The Good Friday cult is big in Malta especially in those localities where a Good Friday procession is held.
Good Friday processions are held in Rabat, Valletta, Vittoriosa, Senglea, Cospicua, Zejtun, Zebbug, Naxxar, Qormi, Gharghur, Luqa, Ghaxaq, Mosta and Paola.
In Gozo, two are held in Victoria, (St George Basilica and St Maria Cathedral) and in Nadur, Xaghra, Zebbug, Xewkija and Qala.
In some localities such as Gharghur and at the Citadel the processions are held on Palm Sunday (the Sunday before Easter).
The Good Friday procession statues are taken out of warehouses in which they are stored, and displayed on beautifully carved wooden platforms around two weeks before the procession is held. A few days before it is held, they are decorated with candles and flowers.

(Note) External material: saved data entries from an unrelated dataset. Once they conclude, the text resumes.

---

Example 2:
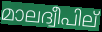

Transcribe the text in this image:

മാലദ്വീപില്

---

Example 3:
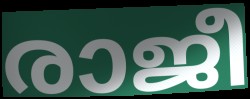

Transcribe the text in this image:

രാജീ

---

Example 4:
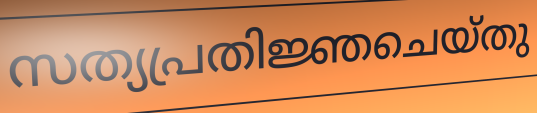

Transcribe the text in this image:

സത്യപ്രതിജ്ഞചെയ്തു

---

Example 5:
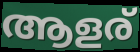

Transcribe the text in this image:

ആളര്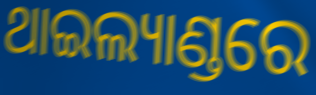
ଥାଇଲ୍ୟାଣ୍ଡରେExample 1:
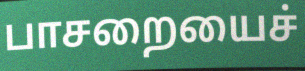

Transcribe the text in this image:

பாசறையைச்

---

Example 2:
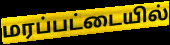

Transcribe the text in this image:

மரப்பட்டையில்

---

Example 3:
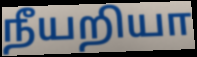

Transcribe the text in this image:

நீயறியா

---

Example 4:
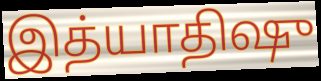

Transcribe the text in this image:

இத்யாதிஷு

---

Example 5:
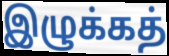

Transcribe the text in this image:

இழுக்கத்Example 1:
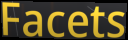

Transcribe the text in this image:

Facets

The Malta Independent visited the preparations for the Good Friday procession at Mosta, yesterday. The church was closed for visitors at around midday while scores of volunteers who will be carrying the statues tomorrow were dusting the statues and preparing the final touches.
Volunteers explained how each group of eight or 10 statue bearers assembled flower bouquets and chandeliers on to the statue bases. Others checked that the other procession costumes and props were in their best condition.

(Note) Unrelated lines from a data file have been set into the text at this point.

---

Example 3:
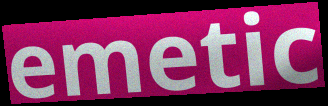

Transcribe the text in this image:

emetic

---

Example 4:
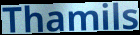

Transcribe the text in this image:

Thamils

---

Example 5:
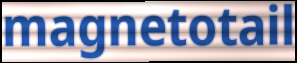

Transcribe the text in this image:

magnetotailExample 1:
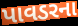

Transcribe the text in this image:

પાવડરના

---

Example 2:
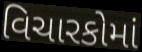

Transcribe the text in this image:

વિચારકોમાં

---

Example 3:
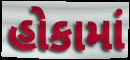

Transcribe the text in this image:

હોકામાં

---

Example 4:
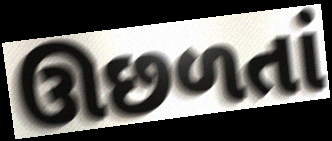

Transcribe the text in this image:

ઊછળતાં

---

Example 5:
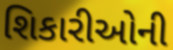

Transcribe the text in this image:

શિકારીઓની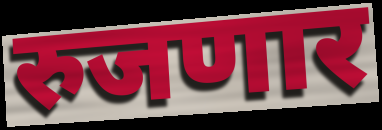
रुजणार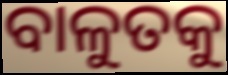
ବାଳୁତକୁ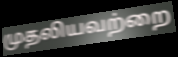
முதலியவற்றை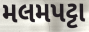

In previous years, this tradition, in preparation of the Good Friday procession in Mosta, usually takes place on Maundy Thursday. This year it took place yesterday since it was a public holiday.
The Mosta parish boasts of a set of nine statues featuring important moments of Christ’s passion. Well-known sculptor Carlo Darmanin made six of the statues while the statue of Our Lady of Sorrows was remade by one his assistants. Giloramo Dingli made the statue of Judas’s Betrayal while Wistin Camilleri made the monumental tomb for Christ’s body.
Apart from the statue bearers, children accompany the statues wearing costumes and carrying biblical symbols.
Along the years adults started to take part, wearing costumes of biblical characters, as Roman soldiers or as penitents dragging heavy chains barefoot as a sign of sacrifice. Others take care of the logistics, led by a committee which works all year round ensuring that the 500-person procession runs smoothly.
Today, all churches are stripped of all that adorns them and majestic altars of repose (Sepulkri) are set up, decorated with fresh white flowers. In the evening, believers traditionally visit seven altars of repose in difference churches. The ones in Cottonera and Valletta are the most popular since one need not drive far away from one altar to the other and they are also the best decorated.
Representations of the Last Supper table are put up in many towns and villages, and typically, the food used in these displays is distributed among the poor and needy of the parish.